Shared anonymous memory is weird, though. Instead of MADV_DONTNEED, we
have to use MADV_REMOVE: MADV_DONTNEED will only remove / zap all
relevant page table entries of the current process, the backend storage
will not get removed, resulting in no reduced memory consumption and
a repopulation of previous content on next access.

Shared anonymous memory is internally really just shmem, but without a
fd exposed.
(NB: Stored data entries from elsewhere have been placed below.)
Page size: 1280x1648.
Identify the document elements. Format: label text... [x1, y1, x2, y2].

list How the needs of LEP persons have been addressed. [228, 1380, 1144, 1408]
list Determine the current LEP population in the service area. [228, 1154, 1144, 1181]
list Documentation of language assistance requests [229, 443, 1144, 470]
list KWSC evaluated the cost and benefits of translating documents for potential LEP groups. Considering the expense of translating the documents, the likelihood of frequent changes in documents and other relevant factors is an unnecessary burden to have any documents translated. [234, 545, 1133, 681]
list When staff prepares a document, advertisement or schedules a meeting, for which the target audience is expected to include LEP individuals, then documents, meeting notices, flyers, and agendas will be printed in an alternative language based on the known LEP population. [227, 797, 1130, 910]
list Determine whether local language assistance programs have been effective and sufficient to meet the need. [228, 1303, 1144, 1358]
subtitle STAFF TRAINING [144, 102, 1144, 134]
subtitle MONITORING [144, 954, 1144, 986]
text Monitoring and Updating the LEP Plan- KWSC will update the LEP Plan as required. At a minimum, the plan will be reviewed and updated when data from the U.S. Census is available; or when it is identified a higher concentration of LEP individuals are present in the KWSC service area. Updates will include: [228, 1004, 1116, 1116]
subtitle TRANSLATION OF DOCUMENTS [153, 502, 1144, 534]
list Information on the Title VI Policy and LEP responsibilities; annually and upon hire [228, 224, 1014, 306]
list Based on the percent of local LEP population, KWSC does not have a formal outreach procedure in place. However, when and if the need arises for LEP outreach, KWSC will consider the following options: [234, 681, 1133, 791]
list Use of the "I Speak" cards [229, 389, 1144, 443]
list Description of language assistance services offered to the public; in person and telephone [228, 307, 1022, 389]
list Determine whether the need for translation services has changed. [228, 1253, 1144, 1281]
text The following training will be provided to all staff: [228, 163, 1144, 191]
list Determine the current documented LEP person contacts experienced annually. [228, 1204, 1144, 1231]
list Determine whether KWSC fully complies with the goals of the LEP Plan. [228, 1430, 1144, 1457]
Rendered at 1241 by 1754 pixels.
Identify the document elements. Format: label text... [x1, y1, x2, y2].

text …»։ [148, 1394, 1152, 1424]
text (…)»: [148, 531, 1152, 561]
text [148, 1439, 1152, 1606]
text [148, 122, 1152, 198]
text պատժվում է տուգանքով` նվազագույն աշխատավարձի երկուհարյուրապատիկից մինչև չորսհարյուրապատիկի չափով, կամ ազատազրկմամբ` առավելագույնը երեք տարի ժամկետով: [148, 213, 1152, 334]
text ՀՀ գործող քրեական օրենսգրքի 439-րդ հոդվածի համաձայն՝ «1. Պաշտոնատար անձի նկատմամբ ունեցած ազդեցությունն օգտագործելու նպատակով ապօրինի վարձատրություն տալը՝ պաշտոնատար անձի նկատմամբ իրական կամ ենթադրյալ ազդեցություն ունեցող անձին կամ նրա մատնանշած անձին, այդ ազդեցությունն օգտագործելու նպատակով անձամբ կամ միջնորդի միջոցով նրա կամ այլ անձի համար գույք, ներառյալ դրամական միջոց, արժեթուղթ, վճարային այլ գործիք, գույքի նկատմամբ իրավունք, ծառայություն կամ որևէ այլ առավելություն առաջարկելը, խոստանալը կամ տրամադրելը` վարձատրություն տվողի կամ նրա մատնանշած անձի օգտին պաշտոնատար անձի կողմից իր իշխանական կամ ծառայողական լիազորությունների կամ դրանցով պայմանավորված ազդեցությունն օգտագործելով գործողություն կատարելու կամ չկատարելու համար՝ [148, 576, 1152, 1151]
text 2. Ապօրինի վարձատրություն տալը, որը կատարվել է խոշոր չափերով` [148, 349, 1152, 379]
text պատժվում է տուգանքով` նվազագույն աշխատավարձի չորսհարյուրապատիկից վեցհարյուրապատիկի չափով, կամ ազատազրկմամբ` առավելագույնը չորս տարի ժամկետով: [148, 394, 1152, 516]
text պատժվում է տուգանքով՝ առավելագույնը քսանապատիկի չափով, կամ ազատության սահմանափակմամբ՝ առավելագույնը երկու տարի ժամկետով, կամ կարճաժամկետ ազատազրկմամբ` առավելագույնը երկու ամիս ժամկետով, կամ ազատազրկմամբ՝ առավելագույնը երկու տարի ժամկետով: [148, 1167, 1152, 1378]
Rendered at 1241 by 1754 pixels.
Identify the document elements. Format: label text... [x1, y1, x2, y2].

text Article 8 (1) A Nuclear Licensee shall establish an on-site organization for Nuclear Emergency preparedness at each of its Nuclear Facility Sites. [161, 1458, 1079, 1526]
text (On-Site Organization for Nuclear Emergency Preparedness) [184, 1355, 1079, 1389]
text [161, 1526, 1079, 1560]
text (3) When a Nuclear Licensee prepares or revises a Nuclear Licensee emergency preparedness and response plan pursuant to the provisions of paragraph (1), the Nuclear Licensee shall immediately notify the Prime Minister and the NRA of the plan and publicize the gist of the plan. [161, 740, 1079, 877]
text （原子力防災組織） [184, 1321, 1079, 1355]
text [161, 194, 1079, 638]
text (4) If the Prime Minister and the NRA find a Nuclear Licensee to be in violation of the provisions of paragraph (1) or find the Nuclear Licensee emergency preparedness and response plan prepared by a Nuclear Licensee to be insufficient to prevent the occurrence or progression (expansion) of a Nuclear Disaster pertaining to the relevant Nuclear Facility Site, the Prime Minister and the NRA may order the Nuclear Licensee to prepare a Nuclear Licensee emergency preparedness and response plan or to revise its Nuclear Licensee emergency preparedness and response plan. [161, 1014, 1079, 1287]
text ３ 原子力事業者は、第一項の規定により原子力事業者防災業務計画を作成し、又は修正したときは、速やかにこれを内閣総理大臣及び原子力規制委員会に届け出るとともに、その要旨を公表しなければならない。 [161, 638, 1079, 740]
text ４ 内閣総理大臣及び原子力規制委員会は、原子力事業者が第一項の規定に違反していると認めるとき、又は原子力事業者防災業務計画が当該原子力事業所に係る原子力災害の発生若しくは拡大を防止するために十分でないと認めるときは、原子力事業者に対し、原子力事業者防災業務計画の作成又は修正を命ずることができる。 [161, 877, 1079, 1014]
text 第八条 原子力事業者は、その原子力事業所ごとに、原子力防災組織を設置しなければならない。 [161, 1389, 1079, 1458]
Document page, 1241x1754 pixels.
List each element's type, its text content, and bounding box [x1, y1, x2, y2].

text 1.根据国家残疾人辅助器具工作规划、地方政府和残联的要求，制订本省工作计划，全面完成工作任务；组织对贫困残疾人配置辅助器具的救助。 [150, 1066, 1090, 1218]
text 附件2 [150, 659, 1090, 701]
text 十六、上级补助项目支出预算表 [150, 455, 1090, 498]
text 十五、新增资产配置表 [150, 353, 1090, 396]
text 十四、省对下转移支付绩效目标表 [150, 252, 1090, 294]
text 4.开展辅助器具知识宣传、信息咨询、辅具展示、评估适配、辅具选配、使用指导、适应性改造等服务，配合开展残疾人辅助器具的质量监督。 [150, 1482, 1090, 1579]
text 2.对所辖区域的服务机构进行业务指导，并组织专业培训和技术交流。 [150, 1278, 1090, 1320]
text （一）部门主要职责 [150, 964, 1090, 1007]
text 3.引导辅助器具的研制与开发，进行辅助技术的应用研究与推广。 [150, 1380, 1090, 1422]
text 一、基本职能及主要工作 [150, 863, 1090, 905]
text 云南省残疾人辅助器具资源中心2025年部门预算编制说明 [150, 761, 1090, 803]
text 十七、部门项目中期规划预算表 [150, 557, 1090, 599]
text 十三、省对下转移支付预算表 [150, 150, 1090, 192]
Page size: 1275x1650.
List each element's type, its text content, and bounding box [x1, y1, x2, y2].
As we cannot use fallocate() without the fd to discard the
backing storage, MADV_REMOVE gets the same job done without a fd as
documented in "man 2 madvise". Removing backing storage implicitly
invalidates all page table entries with relevant mappings - an additional
MADV_DONTNEED is not required.

Fixes: 06329ccecfa0 ("mem: add share parameter to memory-backend-ram")
Reviewed-by: Peter Xu <peterx@redhat.com>
Reviewed-by: Dr. David Alan Gilbert <dgilbert@redhat.com>
Signed-off-by: David Hildenbrand <david@redhat.com>
 softmmu/physmem.c | 7 ++++++-
 1 file changed, 6 insertions(+), 1 deletion(-)
diff --git a/softmmu/physmem.c b/softmmu/physmem.c
index 76bb8e324e..afff96a6dc 100644
--- a/softmmu/physmem.c
+++ b/softmmu/physmem.c
@@ -3506,6 +3506,7 @@  int ram_block_discard_range(RAMBlock *rb, uint64_t start, size_t length)
         /* The logic here is messy;
          *    madvise DONTNEED fails for hugepages
          *    fallocate works on hugepages and shmem
+         *    shared anonymous memory requires madvise REMOVE
         need_madvise = (rb->page_size == qemu_host_page_size);
         need_fallocate = rb->fd != -1;
@@ -3539,7 +3540,11 @@  int ram_block_discard_range(RAMBlock *rb, uint64_t start, size_t length)
              * fallocate'd away).
 #if defined(CONFIG_MADVISE)
-            ret =  madvise(host_startaddr, length, MADV_DONTNEED);
+            if (qemu_ram_is_shared(rb) && rb->fd < 0) {
+                ret = madvise(host_startaddr, length, MADV_REMOVE);
+            } else {
+                ret = madvise(host_startaddr, length, MADV_DONTNEED);
+            }
             if (ret) {
                 ret = -errno;
                 error_report("ram_block_discard_range: Failed to discard range "